As government agencies shifted their time to addressing COVID-19, there have been downstream impacts on HTAs that could extend out time to reimbursement in non-COVID indications
- Changing patterns in Health Technology Assessments during the first months of 2020
- HTA agencies have refocused to tackle COVID-19
- Evolving HTA submission processes
- Changing HTA methods
While much of the attention during COVID-19 has focused on developing treatment or a vaccine, the pandemic is already having downstream effects on countries’ assessment of drugs for pricing and reimbursement.
From data collected by Decision Resource Group’s Market Access Platform, we have seen governmental responses become much more focused on the virus than on evaluating new therapies.
Changing patterns in Health Technology Assessments during the first months of 2020
While countries fought to combat the virus in the first months of 2020, there is some evidence that their time was not spent on the evidence generating process that underpins the approval of drugs for reimbursement. In particular, there was a significant decrease in Health Technology Assessments (HTAs) conducted between January and April 2020 and a particular drop off of assessments in March.
In some countries, like South Korea, HTA effectively stopped for several months this year. In fact, the number of completed HTAs as tracked by Market Access Platform in February 2020 were 8% below the same point in 2019 (116 vs. 126) – a gulf that widened substantially the following month when the number of HTAs completed were off 41% from the previous year’s 129. This is true, even though 2019 was not a high watermark for HTA, when we looked at the last five years, 2019 was consistently below the average.
Although the virus continues to spread across the world, in Europe, there has been a decrease in cases.

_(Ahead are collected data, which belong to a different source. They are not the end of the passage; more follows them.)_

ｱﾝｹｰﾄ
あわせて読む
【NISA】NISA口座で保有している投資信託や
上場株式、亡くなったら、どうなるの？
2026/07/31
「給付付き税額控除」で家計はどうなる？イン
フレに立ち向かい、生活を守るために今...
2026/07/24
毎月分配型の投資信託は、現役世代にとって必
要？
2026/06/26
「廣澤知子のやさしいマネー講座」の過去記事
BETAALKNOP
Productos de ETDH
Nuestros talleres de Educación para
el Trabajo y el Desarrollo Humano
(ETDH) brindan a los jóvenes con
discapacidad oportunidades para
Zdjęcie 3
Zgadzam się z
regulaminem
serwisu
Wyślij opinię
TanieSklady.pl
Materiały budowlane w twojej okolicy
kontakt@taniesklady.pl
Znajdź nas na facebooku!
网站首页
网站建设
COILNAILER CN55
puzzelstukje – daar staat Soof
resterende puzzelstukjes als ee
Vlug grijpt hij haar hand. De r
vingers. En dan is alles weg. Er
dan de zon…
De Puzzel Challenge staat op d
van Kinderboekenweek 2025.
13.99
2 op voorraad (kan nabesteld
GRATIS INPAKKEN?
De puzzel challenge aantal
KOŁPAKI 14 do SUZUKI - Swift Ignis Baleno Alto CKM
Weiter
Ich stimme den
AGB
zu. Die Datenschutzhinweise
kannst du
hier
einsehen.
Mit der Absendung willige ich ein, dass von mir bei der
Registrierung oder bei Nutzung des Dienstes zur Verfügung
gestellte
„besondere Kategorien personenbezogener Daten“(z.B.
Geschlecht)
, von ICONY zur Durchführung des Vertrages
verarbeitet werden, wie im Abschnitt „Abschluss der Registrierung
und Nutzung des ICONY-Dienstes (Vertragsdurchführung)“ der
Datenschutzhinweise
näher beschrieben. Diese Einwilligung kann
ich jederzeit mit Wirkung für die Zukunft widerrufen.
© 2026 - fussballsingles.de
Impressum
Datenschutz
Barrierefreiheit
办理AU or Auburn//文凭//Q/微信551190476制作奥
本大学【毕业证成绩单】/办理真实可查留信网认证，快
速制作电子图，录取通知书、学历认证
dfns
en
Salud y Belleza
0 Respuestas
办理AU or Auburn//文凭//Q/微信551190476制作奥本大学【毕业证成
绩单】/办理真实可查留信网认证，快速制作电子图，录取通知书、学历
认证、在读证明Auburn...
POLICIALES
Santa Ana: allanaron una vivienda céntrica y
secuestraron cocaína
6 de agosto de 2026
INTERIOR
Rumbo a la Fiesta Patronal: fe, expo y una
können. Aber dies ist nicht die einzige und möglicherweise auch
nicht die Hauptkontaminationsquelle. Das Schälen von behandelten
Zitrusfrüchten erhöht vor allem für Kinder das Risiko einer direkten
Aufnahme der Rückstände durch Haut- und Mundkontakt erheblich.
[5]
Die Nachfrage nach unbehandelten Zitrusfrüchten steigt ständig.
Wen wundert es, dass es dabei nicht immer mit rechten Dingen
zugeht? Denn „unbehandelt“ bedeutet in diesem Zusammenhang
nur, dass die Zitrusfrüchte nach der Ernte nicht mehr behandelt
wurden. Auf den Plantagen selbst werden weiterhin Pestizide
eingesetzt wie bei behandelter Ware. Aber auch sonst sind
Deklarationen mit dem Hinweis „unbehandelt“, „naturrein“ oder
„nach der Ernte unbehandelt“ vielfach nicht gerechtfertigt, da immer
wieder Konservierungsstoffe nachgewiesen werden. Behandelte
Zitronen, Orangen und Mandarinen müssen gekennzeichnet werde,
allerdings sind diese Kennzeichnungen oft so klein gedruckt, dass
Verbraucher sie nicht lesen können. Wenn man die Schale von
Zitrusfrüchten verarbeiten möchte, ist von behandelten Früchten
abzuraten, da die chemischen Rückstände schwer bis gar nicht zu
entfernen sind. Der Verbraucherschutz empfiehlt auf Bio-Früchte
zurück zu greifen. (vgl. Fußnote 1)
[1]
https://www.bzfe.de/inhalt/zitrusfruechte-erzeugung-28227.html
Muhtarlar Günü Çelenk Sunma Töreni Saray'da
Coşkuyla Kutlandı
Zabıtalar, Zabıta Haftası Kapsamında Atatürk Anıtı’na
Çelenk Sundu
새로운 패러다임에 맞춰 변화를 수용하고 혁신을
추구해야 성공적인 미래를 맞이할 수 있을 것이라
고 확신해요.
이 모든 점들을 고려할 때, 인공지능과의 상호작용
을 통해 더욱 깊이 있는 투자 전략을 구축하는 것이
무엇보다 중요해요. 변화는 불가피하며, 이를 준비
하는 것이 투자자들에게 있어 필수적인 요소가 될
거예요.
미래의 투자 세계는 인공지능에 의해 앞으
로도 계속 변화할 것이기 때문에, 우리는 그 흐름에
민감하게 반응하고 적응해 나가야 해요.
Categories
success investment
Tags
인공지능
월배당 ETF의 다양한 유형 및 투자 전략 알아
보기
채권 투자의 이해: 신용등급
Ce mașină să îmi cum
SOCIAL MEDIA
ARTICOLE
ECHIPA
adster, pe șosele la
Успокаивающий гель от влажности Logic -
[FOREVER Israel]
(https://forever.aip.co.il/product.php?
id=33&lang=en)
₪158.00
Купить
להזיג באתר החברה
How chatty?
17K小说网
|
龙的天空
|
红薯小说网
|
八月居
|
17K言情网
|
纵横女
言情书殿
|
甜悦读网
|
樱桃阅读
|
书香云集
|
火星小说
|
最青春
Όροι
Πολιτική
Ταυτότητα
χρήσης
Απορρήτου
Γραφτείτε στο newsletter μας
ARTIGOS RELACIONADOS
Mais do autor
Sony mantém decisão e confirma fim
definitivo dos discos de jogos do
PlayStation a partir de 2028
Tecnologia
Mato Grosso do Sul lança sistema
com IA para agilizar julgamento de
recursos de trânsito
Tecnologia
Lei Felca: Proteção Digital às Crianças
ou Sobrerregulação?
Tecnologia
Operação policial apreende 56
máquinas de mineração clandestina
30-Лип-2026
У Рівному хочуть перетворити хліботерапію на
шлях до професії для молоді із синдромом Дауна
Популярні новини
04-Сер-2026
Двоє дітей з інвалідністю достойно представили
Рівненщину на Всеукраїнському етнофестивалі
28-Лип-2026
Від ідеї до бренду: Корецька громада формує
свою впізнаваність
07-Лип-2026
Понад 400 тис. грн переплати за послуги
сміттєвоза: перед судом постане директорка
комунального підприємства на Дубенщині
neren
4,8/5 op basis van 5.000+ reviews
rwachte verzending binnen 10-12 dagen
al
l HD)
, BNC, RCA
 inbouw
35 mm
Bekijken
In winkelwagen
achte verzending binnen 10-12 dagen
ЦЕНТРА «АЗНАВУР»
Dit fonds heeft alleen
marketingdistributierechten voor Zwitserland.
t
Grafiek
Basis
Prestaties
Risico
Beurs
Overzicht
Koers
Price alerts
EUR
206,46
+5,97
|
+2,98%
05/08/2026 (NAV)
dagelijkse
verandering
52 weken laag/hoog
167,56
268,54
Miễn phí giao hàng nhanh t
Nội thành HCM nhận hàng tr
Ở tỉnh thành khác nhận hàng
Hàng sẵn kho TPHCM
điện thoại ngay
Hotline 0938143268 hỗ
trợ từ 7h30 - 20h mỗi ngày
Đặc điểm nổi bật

And that has corresponded with a significant uptick of HTA in May, even above the rate it was being produced in 2019 (148 in 2020 vs. 112 the previous year). Even accounting for yearly variation, looking at the five-year average of HTA being produced from 2015-2019 there is a significant increase (121 HTAs was the five-year average in May).
Whether that increase is an adaptation to the virus’s pressures, and in preparation for a second wave, or just a return to the normal business of half-finished assessments, it is a signal that HTA will continue despite COVID-19.
HTA agencies have refocused to tackle COVID-19
Agencies that have traditionally produced HTA have focused on providing reviews of therapies and testing procedures related to COVID-19. Updated processes in many countries have included requests for research topics, temporary regulations on treatment, guidelines on care, and advice on treatments such as NSAIDs, inhalers and hydroxychloroquine in countries such as Germany, France, United Kingdom, and Canada.
Countries have also streamlined the process for issuing guidance around COVID-19 procedures. The National Institute for Health and Care Excellence (NICE) has issued a streamlined interim process for rapid guidelines for COVID-19. The new process includes eliminating public consultation during the scoping process and the need for a systematic literature review (SLR).
These actions, while normally within the mandate of HTA bodies, have been broadly expanded during the course of this pandemic and demonstrate the flexibility of the agencies to respond to crises. Further, most agencies have broad toolkits that are meant to connect citizens and healthcare practitioners to resources on a variety of topics as in the case of Germany and France.
Evolving HTA submission processes
HTA bodies themselves may need to alter operations to continue the flow of reviews. NICE, which performs HTA for the United Kingdom, has given priority to review COVID-19 treatments.
On the European continent, France’s HAS implemented a paperless operation for its services, including the Transparency Commission. In an effort to free up time for health professionals who make up the committees or intervene as external experts, the country decided to prioritize and limit the number of dossiers being evaluated. In France, medical technologies intended to manage COVID-19 along with original submissions or extension of licenses for oncology, pediatrics, and serious illnesses responding to an unmet medical need will receive preference.
HAS rolled out a 7-step process detailing the collaboration of the HAS with the experts (health professionals, user associations), the restrictive selection of evidence, and the use of digital means of communication under these exceptional circumstances. Requests may originate from the Ministry of Health, health professionals, user associations, or the HAS itself. The interim process is as follows:
HAS temporary HTA process
France typically performs more reviews than other countries, owing to its use of renewals and the major impacts of this change may be that drugs are re-reviewed less frequently. However, if other countries follow France’s lead on limiting reviews, the number of drugs assessed and ultimately reimbursed may decline or at least come at a slower rate vs. earlier years across HTA markets.
Changing HTA methods
A new tool has been applied during the COVID-19 pandemic, a cost-recovery analysis, which offers a plan for covering all associated costs with the drug. The Institute for Clinical and Economic Review (ICER) employed this method in one of its analyses of Remdesivir, highlighting that a ten-day course of treatment would cost $10 to produce.
A cost-recovery analysis is meant to cover the costs of producing a drug rather than paying for its public health value, which might be unknown for some time. ICER conducted this analysis alongside a more traditional cost-effectiveness analysis, but the introduction of the tool should not be ignored.
COVID-19 represents a serious threat to the entire planet and its impact on HTA – the fourth hurdle in market access – could be far-reaching on how assessments are performed or time to reimbursements.